In fiction I like a strong sense of place, where the environment has shaped people and their problems. Before I begin a story, I want to have a clear idea of the real place where I’m locating my characters. I may change the name, add buildings and roads, but I begin with something real.

For the stories set in central Massachusetts, I chose the town and surrounding area where my family lived for many years. This was a farm community that had once had an industrial base at the end of the nineteenth century. The mills, small compared to some in other area cities and towns, were small, and the empty brick buildings prone to decay, as well as fires. The village where my family lived is at the northern end of the town. I know the community fairly well, since I visited my family often, but I wanted a better sense of its history, the kind that comes from having grown up there. I listened to people’s stories, looked over historical maps, but the absolute best resource was something I came across by accident.

In 1923, the local Reunion Association authorized the publication of a history of the town, which appeared either in 1924 or soon thereafter, in a sturdy cloth-bound book. The history is interesting, but more interesting from my perspective are the notes. Someone took pen in hand and added names and comments on several of the homes and what happened to them. She (and I think it was a woman) added a few historical notes as well. There was apparently a toll on the road through the hamlet, and she’s marked that page and added dates.

Several buildings marked and annotated are no longer there, but the notes give me a good idea of what kind of tiny hamlet it was—more than homes and a church. The shoemaker’s shop is gone, but I know where it was, and the post office and store are also gone. A chapel was replaced by a library, and a small school disappeared. Not included in the book is the last business in town, a second-hand bookstore that closed down probably in the 1990s. The house is noted in the book, and I visited the bookstore, but now it is only a home.

The former bookstore was also the toll house. According to the writer, “The position of toll-taker was not free from danger, as some persons denied the right of the corporation to tax persons for the use of the highways and at times insisted on passing the barrier without payment of the customary toll. This led to bodily encounters which sometimes ended with the shedding of blood.”

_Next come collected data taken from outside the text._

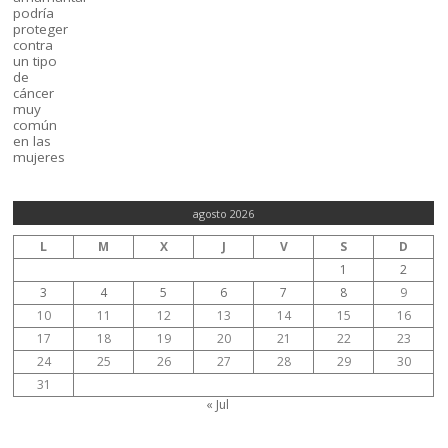
agosto 2026
L
M
X
J
V
S
D
1
2
3
4
5
6
7
8
9
10
11
12
13
14
15
16
17
18
19
20
21
22
23
24
25
26
27
28
29
30
31
« Jul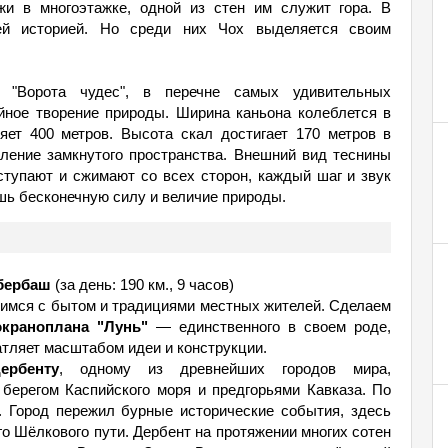
жи в многоэтажке, одной из стен им служит гора. В
ей историей. Но среди них Чох выделяется своим
 "Ворота чудес", в перечне самых удивительных
йное творение природы. Ширина каньона колеблется в
яет 400 метров. Высота скал достигает 170 метров в
тление замкнутого пространства. Внешний вид теснины
ступают и сжимают со всех сторон, каждый шаг и звук
ь бесконечную силу и величие природы.
збербаш
(за день: 190 км., 9 часов)
мимся с бытом и традициями местных жителей. Сделаем
экраноплана "Лунь"
— единственного в своем роде,
атляет масштабом идеи и конструкции.
рбенту
, одному из древнейших городов мира,
берегом Каспийского моря и предгорьями Кавказа. По
. Город пережил бурные исторические события, здесь
о Шёлкового пути. Дербент на протяжении многих сотен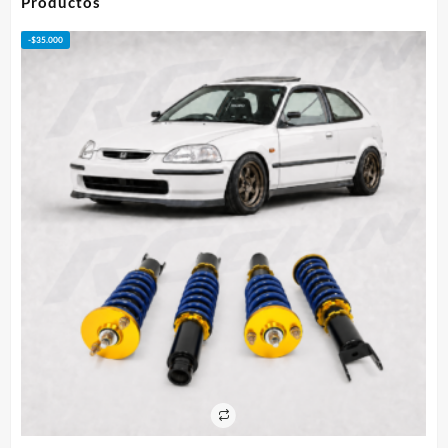
Productos
$95.000
-
$
50.000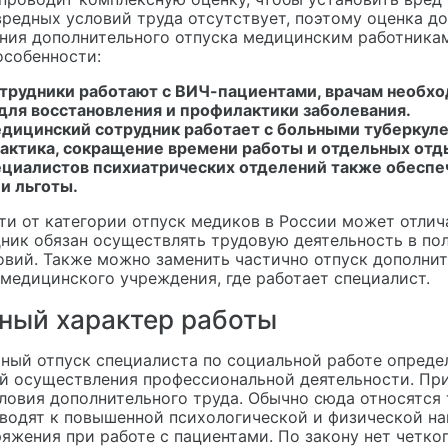
вредных условий труда отсутствует, поэтому оценка д
ния дополнительного отпуска медицинским работника
собенности:
отрудники работают с ВИЧ-пациентами, врачам необх
для восстановления и профилактики заболевания.
едицинский сотрудник работает с больными туберкуле
актика, сокращение времени работы и отдельных отды
ециалистов психиатрических отделений также обесп
и льготы.
ти от категории отпуск медиков в России может отлича
дник обязан осуществлять трудовую деятельность в по
овий. Также можно заменить частично отпуск дополни
 медицинского учреждения, где работает специалист.
ный характер работы
ный отпуск специалиста по социальной работе опреде
й осуществления профессиональной деятельности. При
словия дополнительного труда. Обычно сюда относятся
водят к повышенной психологической и физической на
ряжения при работе с пациентами. По закону нет четко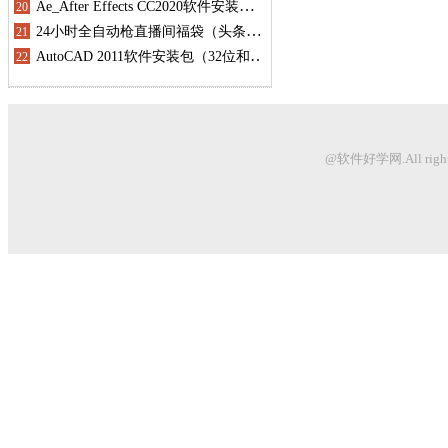
@软件好学网.All righ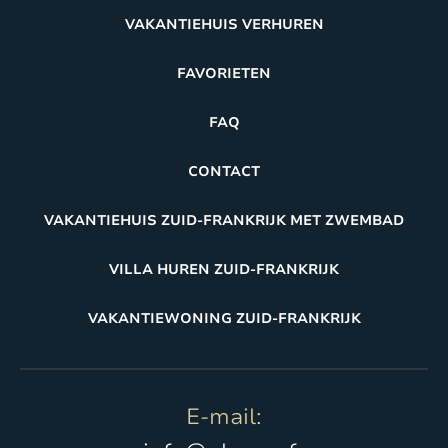
VAKANTIEHUIS VERHUREN
FAVORIETEN
FAQ
CONTACT
VAKANTIEHUIS ZUID-FRANKRIJK MET ZWEMBAD
VILLA HUREN ZUID-FRANKRIJK
VAKANTIEWONING ZUID-FRANKRIJK
E-mail: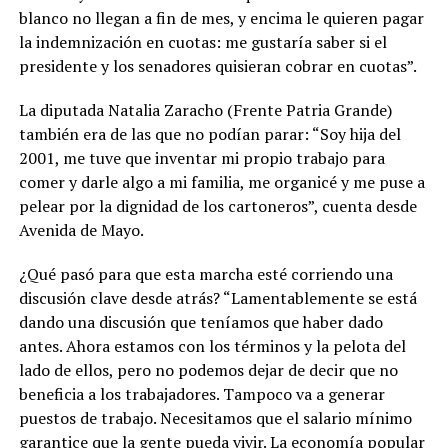
blanco no llegan a fin de mes, y encima le quieren pagar
la indemnización en cuotas: me gustaría saber si el
presidente y los senadores quisieran cobrar en cuotas”.
La diputada Natalia Zaracho (Frente Patria Grande)
también era de las que no podían parar: “Soy hija del
2001, me tuve que inventar mi propio trabajo para
comer y darle algo a mi familia, me organicé y me puse a
pelear por la dignidad de los cartoneros”, cuenta desde
Avenida de Mayo.
¿Qué pasó para que esta marcha esté corriendo una
discusión clave desde atrás? “Lamentablemente se está
dando una discusión que teníamos que haber dado
antes. Ahora estamos con los términos y la pelota del
lado de ellos, pero no podemos dejar de decir que no
beneficia a los trabajadores. Tampoco va a generar
puestos de trabajo. Necesitamos que el salario mínimo
garantice que la gente pueda vivir. La economía popular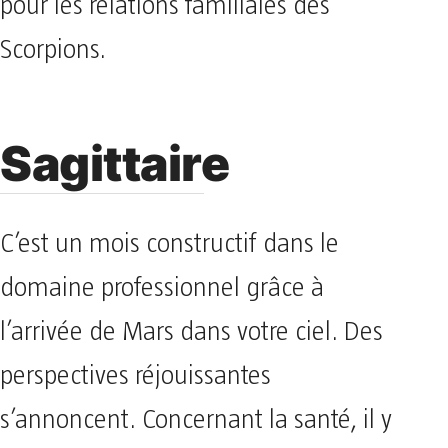
pour les relations familiales des
Scorpions.
Sagittaire
C’est un mois constructif dans le
domaine professionnel grâce à
l’arrivée de Mars dans votre ciel. Des
perspectives réjouissantes
s’annoncent. Concernant la santé, il y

The history is not without its odd characters. “Uncle” Calvin Mayo “insisted that Tully mountain was at one time located where the Lily pond now is, but that some great force of nature took it from there, turned it over and gave it its present location.” The note in the margin says “Can you beat this?” Another story concerns an old cannon that was hauled up a mountain to help the miners, and brought a quick end to their work and part of the mountain.

This little book is giving me more than I had expected. First is the history, some of which is obscure; second is the tone of the writer, Mrs. Ward, who graduated from the Salem Normal School and taught in Lynn, MA. And third is the writer or writers who added details on when a house was auctioned, and who lived in it more recently. One writer made several more personal notes, such as “We lived on this road.”

I’m not sure how much of this history will make it into the next Felicity O’Brien book, but it’s already giving me ideas for a few more stories. It also has me thinking about writing an historical mystery—with lots of humor.